WRITTEN PROBLEM
Write out the whole forum thread on hunting food plots below, word for word.

PROVIDED PASSAGE
● ● ● ● ● ● ●

# Hunting food plots: Morning or Afternoon?



## tsknmcn (Aug 29, 2010)

This is our first year with a food plot.  I was mainly thinking food plots would be an afternoon spot since the deer are likely to be in it already when you are trying to get to your stand in the mornings.  Am I thinking about it all wrong?  What's everyones thoughts on the subject?


----------



## lungbuster123 (Aug 29, 2010)

Nobody can really tell you how the deer move on your land. If you have trail camera's thats going to be about the only way to know besides going out and looking for yourself.


----------



## bdillard (Aug 29, 2010)

I hunt food plots morning and evening..But most the time i have better luck in the evening hunting food plots...


----------



## RangerJ (Aug 29, 2010)

I have had good luck both am and pm this time of year I would say pm. Later during the rut am worked well for me.


----------



## Bow Only (Aug 30, 2010)

Hunt the Milk River a few times and you learn not to hunt food plots in the morning.  Sure, you'll see deer and might even kill a few, but the negative impact on the deer herd is way too great.  Especially the big ones!


----------



## Booner Killa (Aug 30, 2010)

Bow Only said:


> Hunt the Milk River a few times and you learn not to hunt food plots in the morning.  Sure, you'll see deer and might even kill a few, but the negative impact on the deer herd is way too great.  Especially the big ones!



I totally agree.....stay outta there in the morning! I feel terrible sitting on a food plot in the morning....like I'm totally wasting my time!


----------



## tsknmcn (Aug 30, 2010)

Thanks guys.  That's pretty much what I was thinking.


----------



## bownutz (Aug 30, 2010)

Your better of going in at 10:00 or Later.


----------



## drawedback (Aug 30, 2010)

● ● ● ● ● ● ●

Saved entries:
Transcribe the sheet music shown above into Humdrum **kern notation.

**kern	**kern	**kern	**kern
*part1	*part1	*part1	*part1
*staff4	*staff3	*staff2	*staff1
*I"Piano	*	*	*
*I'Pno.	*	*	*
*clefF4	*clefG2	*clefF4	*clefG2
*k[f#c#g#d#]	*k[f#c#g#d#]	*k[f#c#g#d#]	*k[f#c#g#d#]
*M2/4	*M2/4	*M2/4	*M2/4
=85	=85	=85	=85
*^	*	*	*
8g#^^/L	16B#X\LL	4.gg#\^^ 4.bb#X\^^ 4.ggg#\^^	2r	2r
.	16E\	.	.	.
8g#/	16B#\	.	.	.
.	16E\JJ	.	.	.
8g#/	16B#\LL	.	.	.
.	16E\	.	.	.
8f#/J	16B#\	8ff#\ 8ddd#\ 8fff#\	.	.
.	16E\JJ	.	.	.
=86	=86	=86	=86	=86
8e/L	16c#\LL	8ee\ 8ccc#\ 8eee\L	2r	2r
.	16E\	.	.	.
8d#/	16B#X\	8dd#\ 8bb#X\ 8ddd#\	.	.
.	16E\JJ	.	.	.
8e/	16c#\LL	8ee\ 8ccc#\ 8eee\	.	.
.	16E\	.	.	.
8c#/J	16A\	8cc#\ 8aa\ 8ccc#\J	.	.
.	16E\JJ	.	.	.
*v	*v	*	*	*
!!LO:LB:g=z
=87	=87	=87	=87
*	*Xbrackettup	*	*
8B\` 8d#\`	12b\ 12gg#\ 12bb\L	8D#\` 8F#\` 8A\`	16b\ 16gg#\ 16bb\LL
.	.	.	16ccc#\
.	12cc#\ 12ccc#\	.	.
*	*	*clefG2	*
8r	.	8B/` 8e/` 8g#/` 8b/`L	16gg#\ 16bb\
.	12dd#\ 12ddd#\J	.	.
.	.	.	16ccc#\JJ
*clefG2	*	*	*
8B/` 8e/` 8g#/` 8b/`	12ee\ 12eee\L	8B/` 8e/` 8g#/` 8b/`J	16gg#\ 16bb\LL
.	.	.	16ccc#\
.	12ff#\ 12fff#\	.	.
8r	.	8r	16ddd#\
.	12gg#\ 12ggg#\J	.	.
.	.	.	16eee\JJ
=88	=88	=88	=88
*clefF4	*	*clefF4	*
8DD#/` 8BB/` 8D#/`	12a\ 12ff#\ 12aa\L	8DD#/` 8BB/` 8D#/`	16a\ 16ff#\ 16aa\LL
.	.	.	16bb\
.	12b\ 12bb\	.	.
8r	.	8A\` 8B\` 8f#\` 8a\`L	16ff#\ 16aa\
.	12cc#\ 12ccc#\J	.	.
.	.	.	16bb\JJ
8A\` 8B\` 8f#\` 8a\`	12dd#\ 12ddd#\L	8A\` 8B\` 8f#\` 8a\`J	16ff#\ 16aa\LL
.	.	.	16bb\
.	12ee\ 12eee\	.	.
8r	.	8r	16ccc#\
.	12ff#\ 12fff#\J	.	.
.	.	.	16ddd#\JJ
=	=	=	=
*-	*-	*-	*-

● ● ● ● ● ● ●

ANSWER TO THE PROBLEM
# Hunting food plots: Morning or Afternoon?



## tsknmcn (Aug 29, 2010)

This is our first year with a food plot.  I was mainly thinking food plots would be an afternoon spot since the deer are likely to be in it already when you are trying to get to your stand in the mornings.  Am I thinking about it all wrong?  What's everyones thoughts on the subject?


----------



## lungbuster123 (Aug 29, 2010)

Nobody can really tell you how the deer move on your land. If you have trail camera's thats going to be about the only way to know besides going out and looking for yourself.


----------



## bdillard (Aug 29, 2010)

I hunt food plots morning and evening..But most the time i have better luck in the evening hunting food plots...


----------



## RangerJ (Aug 29, 2010)

I have had good luck both am and pm this time of year I would say pm. Later during the rut am worked well for me.


----------



## Bow Only (Aug 30, 2010)

Hunt the Milk River a few times and you learn not to hunt food plots in the morning.  Sure, you'll see deer and might even kill a few, but the negative impact on the deer herd is way too great.  Especially the big ones!


----------



## Booner Killa (Aug 30, 2010)

Bow Only said:


> Hunt the Milk River a few times and you learn not to hunt food plots in the morning.  Sure, you'll see deer and might even kill a few, but the negative impact on the deer herd is way too great.  Especially the big ones!



I totally agree.....stay outta there in the morning! I feel terrible sitting on a food plot in the morning....like I'm totally wasting my time!


----------



## tsknmcn (Aug 30, 2010)

Thanks guys.  That's pretty much what I was thinking.


----------



## bownutz (Aug 30, 2010)

Your better of going in at 10:00 or Later.


----------



## drawedback (Aug 30, 2010)